Figure 5.. RNase E endonuclease activity limits rsaA mRNA colocalization in BR-bodies.

A.) rsaA mRNA weakly colocalizes with BR-bodies. Left, rsaA mRNA visualization in fixed cells by mRNA FISH or by the Ms2 tagged system in living cells. Fluorescein mRNA FISH probes were probed with either RNE-mCherry (JS403) or mCherry-PopZ (JP369) as a negative control. In live cells the Ms2-coat protein double mutant (Ms2DM)-mCherry fusion with an array of 96 tandem Ms2 RNA hairpins fused to the 3’ end of the rsaA gene was imaged with RNE-msfGFP (JS287). Right, quantitation of the fraction of rsaA mRNA foci colocalized with RNase E or PopZ foci. B.) Left, mRNA FISH (Quasar 670 fluorophore) in either wild type RNE-eYFP (JS38) or with ASM-eYFP (JS299). Right, quantitation of the fraction of rsaA mRNA foci colocalized with RNase E or ASM foci.

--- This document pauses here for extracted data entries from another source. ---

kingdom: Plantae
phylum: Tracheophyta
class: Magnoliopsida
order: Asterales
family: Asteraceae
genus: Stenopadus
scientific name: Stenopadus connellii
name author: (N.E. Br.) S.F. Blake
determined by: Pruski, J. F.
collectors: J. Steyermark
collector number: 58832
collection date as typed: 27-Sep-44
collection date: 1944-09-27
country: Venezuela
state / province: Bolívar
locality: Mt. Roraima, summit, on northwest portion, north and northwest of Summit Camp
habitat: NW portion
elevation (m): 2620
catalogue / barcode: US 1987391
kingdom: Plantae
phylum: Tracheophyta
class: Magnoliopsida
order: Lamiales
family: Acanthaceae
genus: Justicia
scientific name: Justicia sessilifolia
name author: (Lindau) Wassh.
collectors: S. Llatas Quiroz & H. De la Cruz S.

Figure 6.. BR-bodies accelerate initial cleavage and exonucleolytic steps of mRNA decay.

A.) RNA-seq measurement of wild type (JS38), NTD truncation (JS221), or DBS mutant (JS233) strains after treatment with 200 μg/mL rifampicin for the indicated amount of time. Each row represents a different transcript whose RNA level is normalized to the level in untreated cells. B.) mRNA half-lives for each RNase E mutant across four bins of BR-body enrichment. Only simple mRNAs with a single ORF and TSS are shown. Asterisks indicate samples with p-values ≤0.05 based on a T-test with unequal variance. p-values can be found in Table S1. C.) qRT-PCR (>100nt fragments) and RNA-seq (<50nt fragments) RNA half-life measurements of the rne mRNA for the indicated strains. Each half-life measurement was performed on the same RNA samples split between the two assays.

Figure 7.. Model of BR-body mediated mRNA decay.

As translation levels drop, RNA degradosomes (RNase E catalytic region (green), Arg-rich CTD patches (blue), and degradosome proteins (red) are highlighted) can engage on the mRNA to initiate decay. On the left, is the pathway of decay for soluble mRNA decay where initiation of decay by RNase E (green spheres) and exoribonuclease (red spheres) steps are indicated and can occur slowly. On the right, is the pathway that can occur inside BR-bodies. First, the RNA degradosome and mRNAs phase-separate into a biomolecular condensate via the multivalent interactions with the mRNA and the RNase E CTD. Inside the condensate RNase E endonuclease and degradosome exoribonuclease activity are both accelerated from the high-local concentration. Once the mRNA fragments are cut to a small size to lower valence of the interaction with RNase E’s CTD, the BR-body can dissolve releasing both RNA degradosomes and oligonucleotides that can be converted into nucleotides by oligoribonuclease.